Pasal 11
(1) Dalam hal kondisi keuangan negara dan/atau aspek fiskal
tidak memungkinkan untuk dipenuhinya seluruh usulan bahan pagu indikatif se bagaimana dimaksud dalam
Pasal 10, bahan pagu indikatif rancangan APBN dapat
dilakukan penyesuaian.
(2) Penyesuaian usulan bahan pagu indikatif rancangan
APBN sebagaimana dimaksud pada ayat (1), harus terlebih dahulu dilakukan pembahasan dalam rapat koordinasi perencanaan anggaran yang diselenggarakan oleh DJA dan dihadiri paling sedikit oleh Direktur Jenderal, Direktur Jenderal Anggaran, Deputi bidang pendanaan pembangunan pada Kementerian Perencanaan, dan Deputi bidang lain yang terkait pada Kementerian Perencanaan.

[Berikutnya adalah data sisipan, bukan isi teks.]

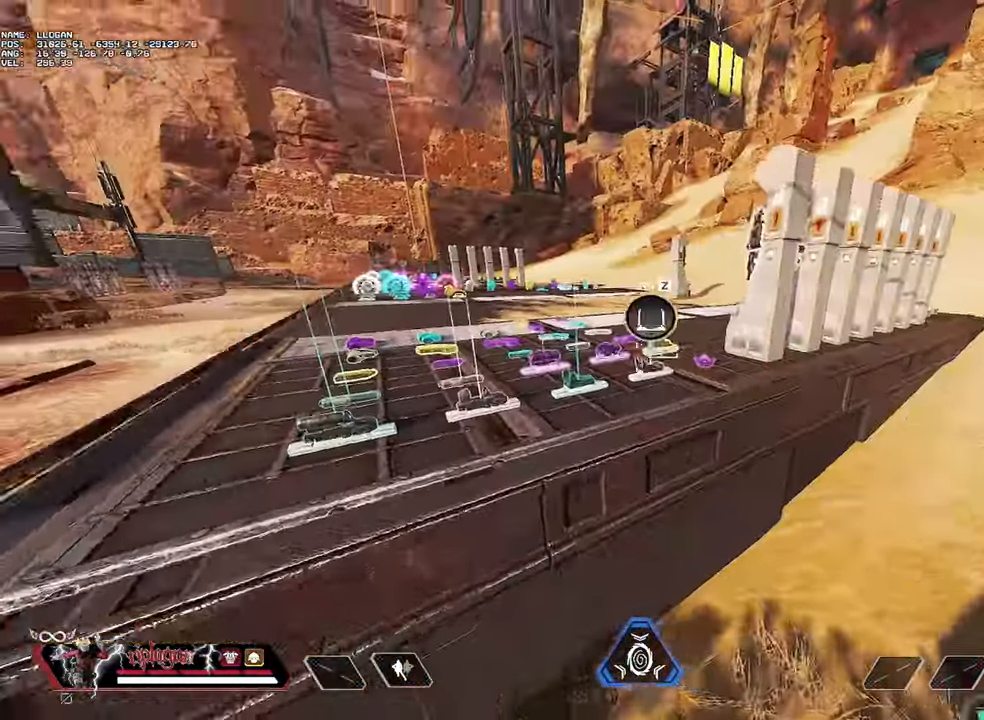
{"keys": ["w"], "mouse": [], "events": [[100, "a", "up"], [100, "space", "down"], [234, "space", "up"], [334, "space", "down"], [384, "space", "up"]]}
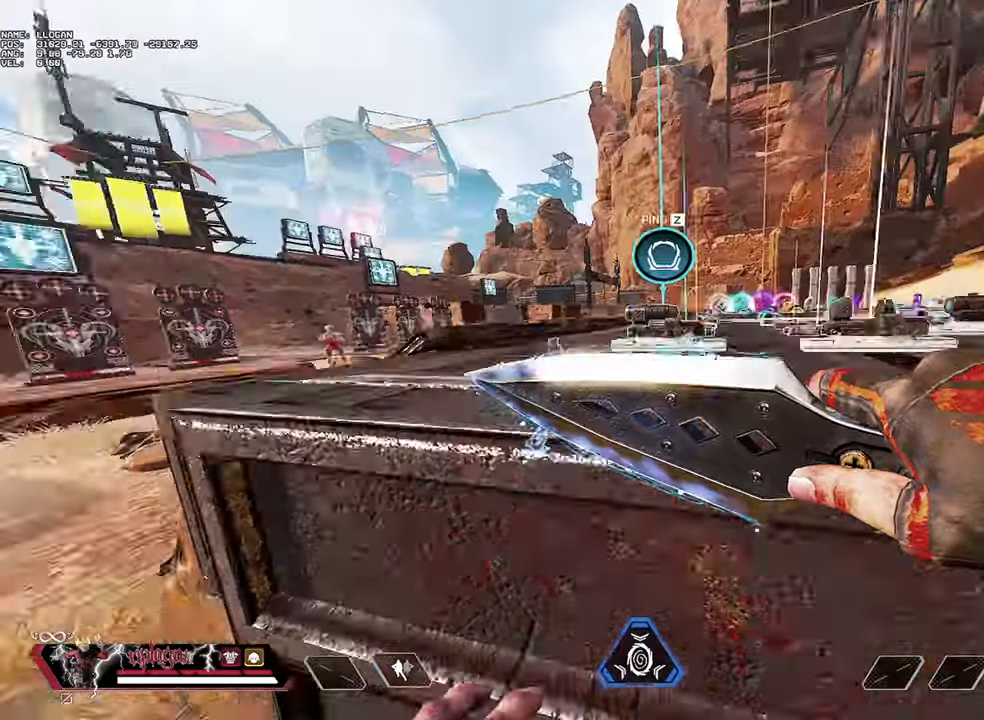
{"keys": ["w"], "mouse": [], "events": []}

(3) Penyesuaian usulan bahan pagu indikatif rancangan
APBN sebagaimana dimaksud pada ayat (1), dilakukan dengan langkah sebagai berikut:
- berdasarkan hasil rapat koordinasi perencanaan anggaran sebagaimana dimaksud pada ayat (2), DJA menyampaikan kepada DJPPR permintaan tertulis mengenai perlunya penyesuaian usulan bahan pagu indikatif rancangan APBN.
- berdasarkan permintaan sebagaimana dimaksud pada huruf a, DJPPR menyelenggarakan rapat koordinasi yang dihadiri Kementerian Keuangan, Kementerian Perencanaan, dan Kementerian/Lembaga calon Pemrakarsa Proyek dalam rangka penyesuaian bahan pagu indikatif rancangan APBN.
- Direktur Jenderal menyampaikan hasil penyesuaian bahan pagu indikatif rancangan APBN sebagaimana dimaksud pada huruf b kepada:
- Direktur Jenderal Anggaran untuk ditetapkan sebagai pagu indikatif rancangan APBN; dan
- Deputi bidang pendanaan pembangunan pada Kementerian Perencanaan dan Deputi bidang lain yang terkait pada Kementerian Perencanaan sebagai bahan pertimbangan dalam penyusunan Daftar Prioritas Proyek.